Directions:
Reproduce all the entries beneath this sentence exactly.
Start of Records shown
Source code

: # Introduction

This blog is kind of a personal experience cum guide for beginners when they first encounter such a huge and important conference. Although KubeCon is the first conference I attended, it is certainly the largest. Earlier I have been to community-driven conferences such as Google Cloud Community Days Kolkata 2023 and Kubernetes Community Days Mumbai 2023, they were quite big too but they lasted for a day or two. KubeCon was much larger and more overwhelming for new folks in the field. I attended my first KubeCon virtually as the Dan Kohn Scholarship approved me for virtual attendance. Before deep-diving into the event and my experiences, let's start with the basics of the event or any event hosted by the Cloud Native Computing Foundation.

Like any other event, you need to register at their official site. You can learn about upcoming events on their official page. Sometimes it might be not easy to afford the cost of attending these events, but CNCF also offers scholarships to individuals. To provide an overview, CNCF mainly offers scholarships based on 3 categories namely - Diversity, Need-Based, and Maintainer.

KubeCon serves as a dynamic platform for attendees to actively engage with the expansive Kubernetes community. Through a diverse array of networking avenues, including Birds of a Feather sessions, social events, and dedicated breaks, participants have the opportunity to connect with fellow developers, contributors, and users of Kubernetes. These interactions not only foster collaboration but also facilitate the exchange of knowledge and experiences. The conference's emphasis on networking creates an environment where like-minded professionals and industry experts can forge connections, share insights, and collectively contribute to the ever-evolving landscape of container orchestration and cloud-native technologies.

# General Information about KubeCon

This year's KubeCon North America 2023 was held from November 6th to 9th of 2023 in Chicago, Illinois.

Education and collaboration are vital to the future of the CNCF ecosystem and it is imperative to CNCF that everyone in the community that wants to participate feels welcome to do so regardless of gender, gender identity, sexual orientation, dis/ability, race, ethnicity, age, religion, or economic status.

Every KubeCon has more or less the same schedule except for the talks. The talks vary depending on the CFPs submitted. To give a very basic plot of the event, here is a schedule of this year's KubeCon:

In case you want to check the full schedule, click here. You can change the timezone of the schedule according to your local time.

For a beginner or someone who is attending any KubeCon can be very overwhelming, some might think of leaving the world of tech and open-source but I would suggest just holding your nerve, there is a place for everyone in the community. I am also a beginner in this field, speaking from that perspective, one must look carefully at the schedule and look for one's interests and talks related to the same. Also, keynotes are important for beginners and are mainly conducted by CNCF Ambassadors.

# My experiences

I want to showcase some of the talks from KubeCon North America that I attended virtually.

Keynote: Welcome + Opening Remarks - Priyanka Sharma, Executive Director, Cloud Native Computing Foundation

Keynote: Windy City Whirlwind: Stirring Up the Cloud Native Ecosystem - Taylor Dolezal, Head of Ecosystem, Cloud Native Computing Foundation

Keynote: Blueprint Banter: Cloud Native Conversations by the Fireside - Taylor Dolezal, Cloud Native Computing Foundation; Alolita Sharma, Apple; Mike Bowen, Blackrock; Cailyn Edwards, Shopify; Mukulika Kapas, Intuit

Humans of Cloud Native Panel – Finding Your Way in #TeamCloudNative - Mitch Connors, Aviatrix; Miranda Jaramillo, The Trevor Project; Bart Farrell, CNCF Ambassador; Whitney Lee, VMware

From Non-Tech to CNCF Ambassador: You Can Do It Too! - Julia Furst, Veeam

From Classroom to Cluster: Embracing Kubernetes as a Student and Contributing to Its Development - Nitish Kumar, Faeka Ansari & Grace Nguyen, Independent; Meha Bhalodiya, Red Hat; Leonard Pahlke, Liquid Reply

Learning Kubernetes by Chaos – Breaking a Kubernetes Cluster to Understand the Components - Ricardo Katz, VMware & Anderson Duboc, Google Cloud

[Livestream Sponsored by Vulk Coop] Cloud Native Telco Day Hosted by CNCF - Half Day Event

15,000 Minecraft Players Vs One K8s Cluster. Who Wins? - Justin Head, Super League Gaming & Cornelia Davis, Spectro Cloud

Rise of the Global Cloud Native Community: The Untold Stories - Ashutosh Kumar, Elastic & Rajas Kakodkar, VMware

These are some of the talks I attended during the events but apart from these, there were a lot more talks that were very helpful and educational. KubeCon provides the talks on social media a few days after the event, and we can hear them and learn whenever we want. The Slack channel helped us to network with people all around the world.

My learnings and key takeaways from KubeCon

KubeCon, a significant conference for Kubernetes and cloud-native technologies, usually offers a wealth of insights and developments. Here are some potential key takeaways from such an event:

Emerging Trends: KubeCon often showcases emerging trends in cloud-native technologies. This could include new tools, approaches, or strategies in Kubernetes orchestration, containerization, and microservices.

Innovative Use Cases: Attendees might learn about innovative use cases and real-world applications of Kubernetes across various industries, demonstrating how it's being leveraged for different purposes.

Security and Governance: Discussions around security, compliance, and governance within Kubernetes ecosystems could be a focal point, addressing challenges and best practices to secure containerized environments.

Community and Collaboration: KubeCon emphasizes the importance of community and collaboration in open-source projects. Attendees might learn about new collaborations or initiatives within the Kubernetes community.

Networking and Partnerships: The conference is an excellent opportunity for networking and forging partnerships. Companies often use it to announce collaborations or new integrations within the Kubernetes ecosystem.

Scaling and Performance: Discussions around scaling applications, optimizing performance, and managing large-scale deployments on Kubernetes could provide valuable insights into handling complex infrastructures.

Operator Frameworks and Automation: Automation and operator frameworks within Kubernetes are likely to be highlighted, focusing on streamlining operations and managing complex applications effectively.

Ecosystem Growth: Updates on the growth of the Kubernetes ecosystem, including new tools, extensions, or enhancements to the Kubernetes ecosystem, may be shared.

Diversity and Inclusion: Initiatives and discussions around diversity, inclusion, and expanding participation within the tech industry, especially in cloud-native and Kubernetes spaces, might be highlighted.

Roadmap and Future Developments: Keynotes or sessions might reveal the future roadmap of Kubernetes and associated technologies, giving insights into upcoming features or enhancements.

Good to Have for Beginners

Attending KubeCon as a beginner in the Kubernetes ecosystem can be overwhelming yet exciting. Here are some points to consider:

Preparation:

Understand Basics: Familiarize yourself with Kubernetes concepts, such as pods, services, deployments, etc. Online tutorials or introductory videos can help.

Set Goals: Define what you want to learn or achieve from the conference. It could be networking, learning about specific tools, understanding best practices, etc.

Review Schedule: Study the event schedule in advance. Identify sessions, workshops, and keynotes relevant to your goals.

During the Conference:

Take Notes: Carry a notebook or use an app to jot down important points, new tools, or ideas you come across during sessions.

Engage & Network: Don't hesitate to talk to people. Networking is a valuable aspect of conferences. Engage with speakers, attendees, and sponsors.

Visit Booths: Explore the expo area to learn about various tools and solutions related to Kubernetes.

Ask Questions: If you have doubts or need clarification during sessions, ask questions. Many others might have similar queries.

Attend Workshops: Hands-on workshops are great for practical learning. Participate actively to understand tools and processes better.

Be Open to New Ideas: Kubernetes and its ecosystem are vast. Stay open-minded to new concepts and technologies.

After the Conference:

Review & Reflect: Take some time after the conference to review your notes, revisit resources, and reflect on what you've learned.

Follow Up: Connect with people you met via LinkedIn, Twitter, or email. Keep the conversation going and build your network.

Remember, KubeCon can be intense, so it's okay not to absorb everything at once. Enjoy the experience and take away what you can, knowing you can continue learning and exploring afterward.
End of Records shown
Task answer:
Source code

: # Introduction

This blog is kind of a personal experience cum guide for beginners when they first encounter such a huge and important conference. Although KubeCon is the first conference I attended, it is certainly the largest. Earlier I have been to community-driven conferences such as Google Cloud Community Days Kolkata 2023 and Kubernetes Community Days Mumbai 2023, they were quite big too but they lasted for a day or two. KubeCon was much larger and more overwhelming for new folks in the field. I attended my first KubeCon virtually as the Dan Kohn Scholarship approved me for virtual attendance. Before deep-diving into the event and my experiences, let's start with the basics of the event or any event hosted by the Cloud Native Computing Foundation.

Like any other event, you need to register at their official site. You can learn about upcoming events on their official page. Sometimes it might be not easy to afford the cost of attending these events, but CNCF also offers scholarships to individuals. To provide an overview, CNCF mainly offers scholarships based on 3 categories namely - Diversity, Need-Based, and Maintainer.

KubeCon serves as a dynamic platform for attendees to actively engage with the expansive Kubernetes community. Through a diverse array of networking avenues, including Birds of a Feather sessions, social events, and dedicated breaks, participants have the opportunity to connect with fellow developers, contributors, and users of Kubernetes. These interactions not only foster collaboration but also facilitate the exchange of knowledge and experiences. The conference's emphasis on networking creates an environment where like-minded professionals and industry experts can forge connections, share insights, and collectively contribute to the ever-evolving landscape of container orchestration and cloud-native technologies.

# General Information about KubeCon

This year's KubeCon North America 2023 was held from November 6th to 9th of 2023 in Chicago, Illinois.

Education and collaboration are vital to the future of the CNCF ecosystem and it is imperative to CNCF that everyone in the community that wants to participate feels welcome to do so regardless of gender, gender identity, sexual orientation, dis/ability, race, ethnicity, age, religion, or economic status.

Every KubeCon has more or less the same schedule except for the talks. The talks vary depending on the CFPs submitted. To give a very basic plot of the event, here is a schedule of this year's KubeCon:

In case you want to check the full schedule, click here. You can change the timezone of the schedule according to your local time.

For a beginner or someone who is attending any KubeCon can be very overwhelming, some might think of leaving the world of tech and open-source but I would suggest just holding your nerve, there is a place for everyone in the community. I am also a beginner in this field, speaking from that perspective, one must look carefully at the schedule and look for one's interests and talks related to the same. Also, keynotes are important for beginners and are mainly conducted by CNCF Ambassadors.

# My experiences

I want to showcase some of the talks from KubeCon North America that I attended virtually.

Keynote: Welcome + Opening Remarks - Priyanka Sharma, Executive Director, Cloud Native Computing Foundation

Keynote: Windy City Whirlwind: Stirring Up the Cloud Native Ecosystem - Taylor Dolezal, Head of Ecosystem, Cloud Native Computing Foundation

Keynote: Blueprint Banter: Cloud Native Conversations by the Fireside - Taylor Dolezal, Cloud Native Computing Foundation; Alolita Sharma, Apple; Mike Bowen, Blackrock; Cailyn Edwards, Shopify; Mukulika Kapas, Intuit

Humans of Cloud Native Panel – Finding Your Way in #TeamCloudNative - Mitch Connors, Aviatrix; Miranda Jaramillo, The Trevor Project; Bart Farrell, CNCF Ambassador; Whitney Lee, VMware

From Non-Tech to CNCF Ambassador: You Can Do It Too! - Julia Furst, Veeam

From Classroom to Cluster: Embracing Kubernetes as a Student and Contributing to Its Development - Nitish Kumar, Faeka Ansari & Grace Nguyen, Independent; Meha Bhalodiya, Red Hat; Leonard Pahlke, Liquid Reply

Learning Kubernetes by Chaos – Breaking a Kubernetes Cluster to Understand the Components - Ricardo Katz, VMware & Anderson Duboc, Google Cloud

[Livestream Sponsored by Vulk Coop] Cloud Native Telco Day Hosted by CNCF - Half Day Event

15,000 Minecraft Players Vs One K8s Cluster. Who Wins? - Justin Head, Super League Gaming & Cornelia Davis, Spectro Cloud

Rise of the Global Cloud Native Community: The Untold Stories - Ashutosh Kumar, Elastic & Rajas Kakodkar, VMware

These are some of the talks I attended during the events but apart from these, there were a lot more talks that were very helpful and educational. KubeCon provides the talks on social media a few days after the event, and we can hear them and learn whenever we want. The Slack channel helped us to network with people all around the world.

My learnings and key takeaways from KubeCon

KubeCon, a significant conference for Kubernetes and cloud-native technologies, usually offers a wealth of insights and developments. Here are some potential key takeaways from such an event:

Emerging Trends: KubeCon often showcases emerging trends in cloud-native technologies. This could include new tools, approaches, or strategies in Kubernetes orchestration, containerization, and microservices.

Innovative Use Cases: Attendees might learn about innovative use cases and real-world applications of Kubernetes across various industries, demonstrating how it's being leveraged for different purposes.

Security and Governance: Discussions around security, compliance, and governance within Kubernetes ecosystems could be a focal point, addressing challenges and best practices to secure containerized environments.

Community and Collaboration: KubeCon emphasizes the importance of community and collaboration in open-source projects. Attendees might learn about new collaborations or initiatives within the Kubernetes community.

Networking and Partnerships: The conference is an excellent opportunity for networking and forging partnerships. Companies often use it to announce collaborations or new integrations within the Kubernetes ecosystem.

Scaling and Performance: Discussions around scaling applications, optimizing performance, and managing large-scale deployments on Kubernetes could provide valuable insights into handling complex infrastructures.

Operator Frameworks and Automation: Automation and operator frameworks within Kubernetes are likely to be highlighted, focusing on streamlining operations and managing complex applications effectively.

Ecosystem Growth: Updates on the growth of the Kubernetes ecosystem, including new tools, extensions, or enhancements to the Kubernetes ecosystem, may be shared.

Diversity and Inclusion: Initiatives and discussions around diversity, inclusion, and expanding participation within the tech industry, especially in cloud-native and Kubernetes spaces, might be highlighted.

Roadmap and Future Developments: Keynotes or sessions might reveal the future roadmap of Kubernetes and associated technologies, giving insights into upcoming features or enhancements.

Good to Have for Beginners

Attending KubeCon as a beginner in the Kubernetes ecosystem can be overwhelming yet exciting. Here are some points to consider:

Preparation:

Understand Basics: Familiarize yourself with Kubernetes concepts, such as pods, services, deployments, etc. Online tutorials or introductory videos can help.

Set Goals: Define what you want to learn or achieve from the conference. It could be networking, learning about specific tools, understanding best practices, etc.

Review Schedule: Study the event schedule in advance. Identify sessions, workshops, and keynotes relevant to your goals.

During the Conference:

Take Notes: Carry a notebook or use an app to jot down important points, new tools, or ideas you come across during sessions.

Engage & Network: Don't hesitate to talk to people. Networking is a valuable aspect of conferences. Engage with speakers, attendees, and sponsors.

Visit Booths: Explore the expo area to learn about various tools and solutions related to Kubernetes.

Ask Questions: If you have doubts or need clarification during sessions, ask questions. Many others might have similar queries.

Attend Workshops: Hands-on workshops are great for practical learning. Participate actively to understand tools and processes better.

Be Open to New Ideas: Kubernetes and its ecosystem are vast. Stay open-minded to new concepts and technologies.

After the Conference:

Review & Reflect: Take some time after the conference to review your notes, revisit resources, and reflect on what you've learned.

Follow Up: Connect with people you met via LinkedIn, Twitter, or email. Keep the conversation going and build your network.

Remember, KubeCon can be intense, so it's okay not to absorb everything at once. Enjoy the experience and take away what you can, knowing you can continue learning and exploring afterward.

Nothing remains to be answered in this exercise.